On at least four occasions in the last five years, inmates have set fires inside the prison that were serious enough for the Guyana Fire Service to be called. The fires set in July 2010, November 2013, October 2014 and March 2015 may have been in protest to call attention to the poor facilities. But they may also have been set with a view to diverting attention to execute a prison break. The Guyana Prison Service has never fully explained how inmates came to be in possession of flammable material or whether investigations proved why the fires were set.

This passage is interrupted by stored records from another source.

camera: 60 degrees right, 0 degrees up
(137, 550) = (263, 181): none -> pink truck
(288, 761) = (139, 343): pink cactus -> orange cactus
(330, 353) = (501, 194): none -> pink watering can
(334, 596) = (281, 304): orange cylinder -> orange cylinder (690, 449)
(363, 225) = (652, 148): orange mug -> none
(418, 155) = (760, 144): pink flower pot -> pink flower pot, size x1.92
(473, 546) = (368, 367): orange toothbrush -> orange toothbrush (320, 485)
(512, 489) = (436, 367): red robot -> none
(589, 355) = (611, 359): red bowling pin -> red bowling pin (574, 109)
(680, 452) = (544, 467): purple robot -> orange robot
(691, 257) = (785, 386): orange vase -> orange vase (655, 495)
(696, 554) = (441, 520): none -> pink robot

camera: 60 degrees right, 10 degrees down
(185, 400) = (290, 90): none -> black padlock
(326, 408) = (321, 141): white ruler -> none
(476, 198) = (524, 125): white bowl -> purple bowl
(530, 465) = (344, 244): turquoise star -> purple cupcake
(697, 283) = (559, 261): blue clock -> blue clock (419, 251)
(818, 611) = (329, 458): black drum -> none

There have also been umpteen breakouts from the city prison over the years with the most infamous being that of Republic Day, February 23, 2002 when five dangerous men—Dale Moore, Troy Dick, Shawn Brown, Andrew Douglas and Mark Fraser—killed one prison officer and seriously wounded another. That escape saw the unleashing of a period of murderous terror in Guyana from which many citizens are yet to recover.

The lessons one hoped the authorities would have learned from these events seem difficult to absorb. But the easiest one clearly is that the capital is no place for a prison of the magnitude of the Camp Street jail.

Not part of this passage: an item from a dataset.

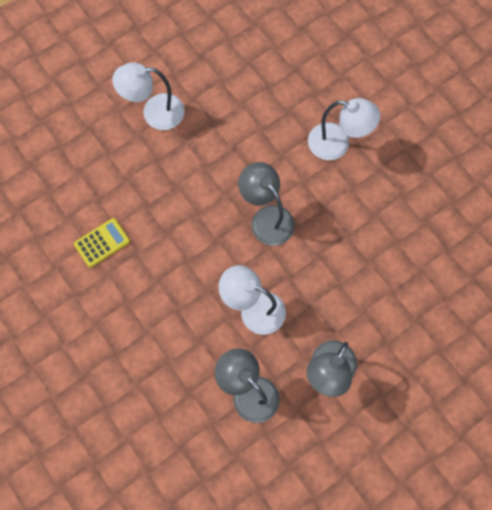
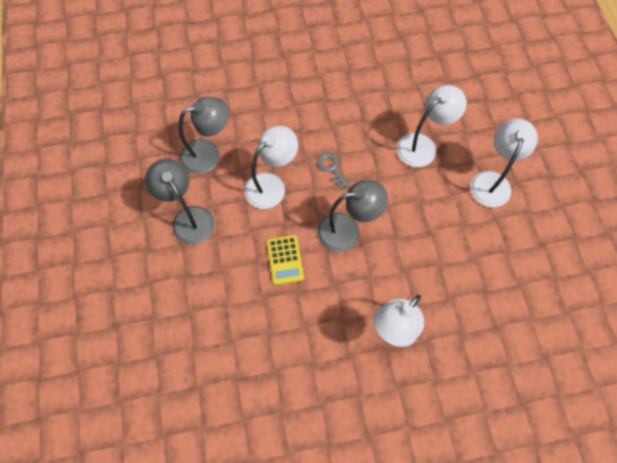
camera: 115 degrees right, 5 degrees down
(102, 243) = (383, 100): yellow calculator -> yellow calculator (285, 260)
(141, 185) = (422, 145): none -> white lamp
(207, 260) = (331, 168): none -> grey key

Numerous calls have been made from all quarters for the relocation of this prison somewhere outside of Georgetown. Ideas floated include the Linden-Soesdyke Highway or an island in the Essequibo. Sadly, there seems to be no hope of this happening any time soon as there have not even been hints by those in authority of any such consideration – even as a long-term plan.

The strain on the Lot 12 Camp Street block is evident from the exterior. Some eight years ago, Camp Street became the private property of the Georgetown Prison Service with permanent barricades placed between Bent and D’Urban streets, effectively stifling longstanding businesses that had been developed in that area. There are times too when other streets are blocked to vehicular traffic to facilitate whatever activities are occurring in the prison adding to the congestion of the already choked city.

There will be no relief from any of this unless and until those in authority see the light and build a new prison outside the city to house convicted prisoners. Inmates on remand, whose trials are ongoing, could then be comfortably housed at Camp Street. While this will not reduce the attempts at escape, it will make breakouts less successful and less of a threat to city residents.